For the wounded, physical pain is only a small part of the anguish that comes with being shot. Their identities and futures are forever altered, as are the lives of their families and the structure of their communities.
"Families are affected because mom or dad can't work," Scalea said. "The children watched the violence and now they have PTSD," or post-traumatic stress disorder. "The kids sleep on the floor because they're afraid they'll get shot if they sleep on the bed. There's an inordinate cost to growing up like that."
Gerald is keenly aware of how drastically his life has changed for the worse.
"It's real depression," he said. "It's isolation. I don't want to be around people because I'm in so much pain. I don't feel whole as a man, a father, a grandfather. I go through days when I cry.
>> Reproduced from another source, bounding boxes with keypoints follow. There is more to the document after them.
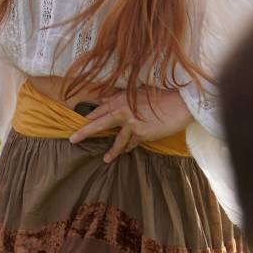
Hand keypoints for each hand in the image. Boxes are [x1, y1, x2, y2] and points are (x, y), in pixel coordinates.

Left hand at [69, 88, 192, 162]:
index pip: (99, 110)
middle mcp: (122, 111)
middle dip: (84, 132)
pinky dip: (129, 148)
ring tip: (105, 159)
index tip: (78, 123)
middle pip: (98, 123)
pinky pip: (131, 144)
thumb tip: (105, 100)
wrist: (180, 104)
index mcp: (120, 99)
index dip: (88, 118)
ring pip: (116, 140)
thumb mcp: (137, 92)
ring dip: (111, 151)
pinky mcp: (141, 134)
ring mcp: (131, 123)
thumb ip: (121, 98)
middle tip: (72, 139)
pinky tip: (127, 152)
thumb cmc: (160, 96)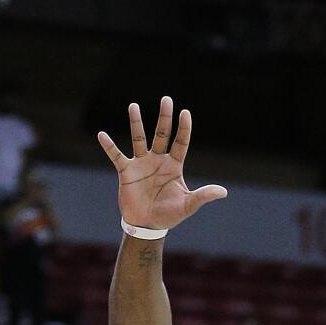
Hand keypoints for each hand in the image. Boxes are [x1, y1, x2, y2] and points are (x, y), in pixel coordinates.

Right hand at [97, 97, 227, 229]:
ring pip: (139, 139)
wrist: (147, 225)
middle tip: (166, 99)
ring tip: (133, 105)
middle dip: (164, 117)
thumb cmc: (169, 215)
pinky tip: (102, 134)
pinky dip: (109, 146)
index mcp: (174, 166)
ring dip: (136, 122)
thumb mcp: (188, 205)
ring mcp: (141, 164)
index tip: (185, 112)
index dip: (183, 128)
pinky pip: (117, 155)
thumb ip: (203, 196)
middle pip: (161, 134)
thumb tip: (223, 192)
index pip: (180, 142)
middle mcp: (158, 160)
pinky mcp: (126, 172)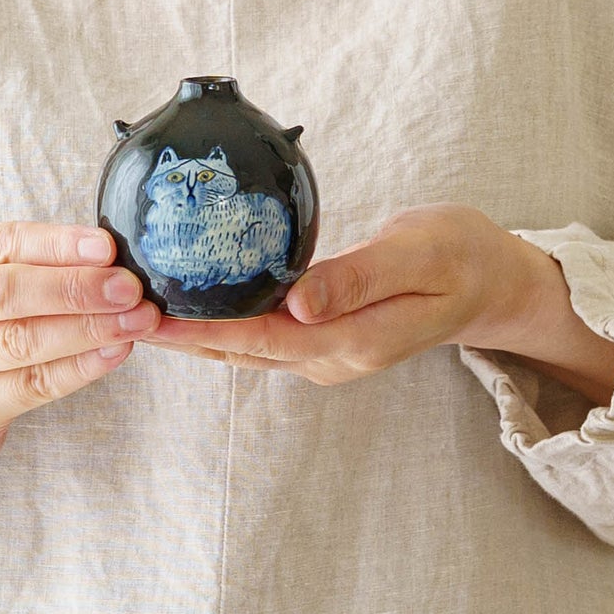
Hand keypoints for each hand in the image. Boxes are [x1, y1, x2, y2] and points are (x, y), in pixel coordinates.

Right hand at [0, 221, 161, 486]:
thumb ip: (31, 264)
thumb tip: (114, 258)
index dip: (56, 244)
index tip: (108, 247)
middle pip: (3, 292)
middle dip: (74, 288)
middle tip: (129, 288)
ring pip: (19, 341)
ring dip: (86, 329)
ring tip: (136, 321)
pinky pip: (29, 385)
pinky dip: (78, 368)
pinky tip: (114, 353)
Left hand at [139, 203, 532, 385]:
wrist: (492, 281)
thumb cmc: (460, 257)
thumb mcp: (419, 255)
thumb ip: (359, 279)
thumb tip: (299, 306)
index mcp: (353, 342)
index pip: (261, 338)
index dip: (203, 331)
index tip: (152, 318)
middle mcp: (332, 358)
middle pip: (241, 350)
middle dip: (181, 336)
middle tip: (120, 312)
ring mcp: (326, 355)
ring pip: (246, 349)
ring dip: (193, 334)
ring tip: (138, 312)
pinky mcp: (323, 341)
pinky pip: (261, 337)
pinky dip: (221, 325)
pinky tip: (190, 306)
It's a miserable feeling being in my condition trying to live a normal life."
Exposure to wounds -- visual manifestations of carnage -- harms children growing up in areas where homicides have become routine, according to
Dante Barksdale, outreach coordinator for Baltimore's Safe Streets program.
"Every corner has one: A guy in a wheelchair, or several guys on the corner with a slit up the middle of their stomach where their internal organs were hit with bullets," he said. "For some it's a medal of honor. They'll say, `I've got battle scars.' They'll say, `I've been through a war.' But those scars demoralize a community. You have kids seeing those scars in a positive light. There is always someone who will buy in. It perpetuates the violence,
make no mistake."
A lack of educational opportunities, systemic disenfranchisement, crippling poverty, inadequate housing and a rampant drug trade create the ideal conditions for such violence, Barksdale noted.
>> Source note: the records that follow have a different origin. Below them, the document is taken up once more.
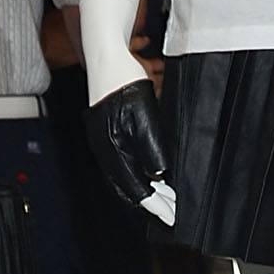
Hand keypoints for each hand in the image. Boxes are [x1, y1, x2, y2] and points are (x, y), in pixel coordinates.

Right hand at [88, 79, 176, 224]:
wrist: (106, 57)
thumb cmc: (125, 81)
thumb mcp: (145, 114)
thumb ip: (151, 148)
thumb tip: (158, 176)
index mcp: (111, 148)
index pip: (135, 188)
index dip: (156, 204)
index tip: (172, 217)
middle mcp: (102, 148)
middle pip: (126, 186)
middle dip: (150, 202)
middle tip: (171, 213)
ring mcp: (100, 141)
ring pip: (122, 177)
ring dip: (143, 190)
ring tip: (163, 200)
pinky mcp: (104, 133)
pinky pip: (119, 164)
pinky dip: (134, 176)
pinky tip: (146, 175)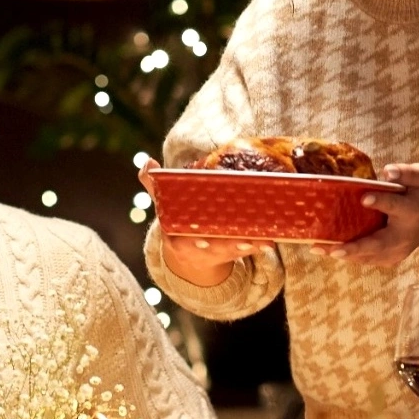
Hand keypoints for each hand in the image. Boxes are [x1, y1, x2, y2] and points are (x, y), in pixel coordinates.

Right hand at [139, 159, 270, 286]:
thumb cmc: (176, 223)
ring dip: (247, 245)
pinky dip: (257, 245)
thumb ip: (155, 185)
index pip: (183, 240)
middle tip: (243, 240)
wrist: (188, 256)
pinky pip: (245, 250)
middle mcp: (196, 248)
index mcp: (176, 237)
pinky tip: (270, 240)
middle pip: (213, 247)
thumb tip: (148, 162)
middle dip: (227, 245)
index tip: (202, 240)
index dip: (193, 240)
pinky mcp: (232, 252)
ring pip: (232, 249)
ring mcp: (215, 252)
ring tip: (262, 239)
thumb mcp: (163, 206)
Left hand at [317, 163, 418, 266]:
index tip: (364, 198)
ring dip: (344, 254)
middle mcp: (405, 236)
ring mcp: (398, 251)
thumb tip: (387, 171)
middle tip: (333, 248)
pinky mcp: (390, 259)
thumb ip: (407, 172)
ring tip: (318, 248)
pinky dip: (347, 256)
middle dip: (356, 247)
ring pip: (369, 256)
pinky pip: (366, 259)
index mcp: (413, 212)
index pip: (395, 206)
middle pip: (379, 243)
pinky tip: (326, 250)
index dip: (381, 202)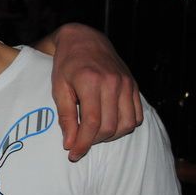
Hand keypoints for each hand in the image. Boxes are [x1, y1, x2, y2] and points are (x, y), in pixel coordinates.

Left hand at [51, 23, 142, 160]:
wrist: (85, 40)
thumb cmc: (67, 65)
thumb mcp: (59, 88)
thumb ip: (65, 116)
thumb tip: (69, 143)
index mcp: (91, 81)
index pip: (92, 123)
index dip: (83, 143)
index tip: (73, 154)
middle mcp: (113, 82)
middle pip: (109, 126)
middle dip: (94, 141)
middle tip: (80, 143)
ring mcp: (127, 84)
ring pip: (126, 124)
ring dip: (110, 136)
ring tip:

Gerald grew up in the former George B. Murphy Homes in West Baltimore, where gunshots were a way of life. "You either adapt to your surroundings," he said, "or you become a victim yourself."
"Growing up, the way I was taught, I'd rather be judged by 12 than carried by six any day."
But now, having spent time in prison for an attempted-murder charge and struggling to heal from crippling physical and mental wounds, he thinks differently.
"The way I was taught was wrong," he said. "I was lied to."
Recently, Gerald got involved with a youth program focused on gang-affiliated teens. He says he spends his time trying to save others from injury or death on the streets.
When asked how many times he's picked up a gun and inflicted injuries like his own on others, he paused before responding, "Four or five."
"If I knew then what I know now," he said, "I never would have touched that gun."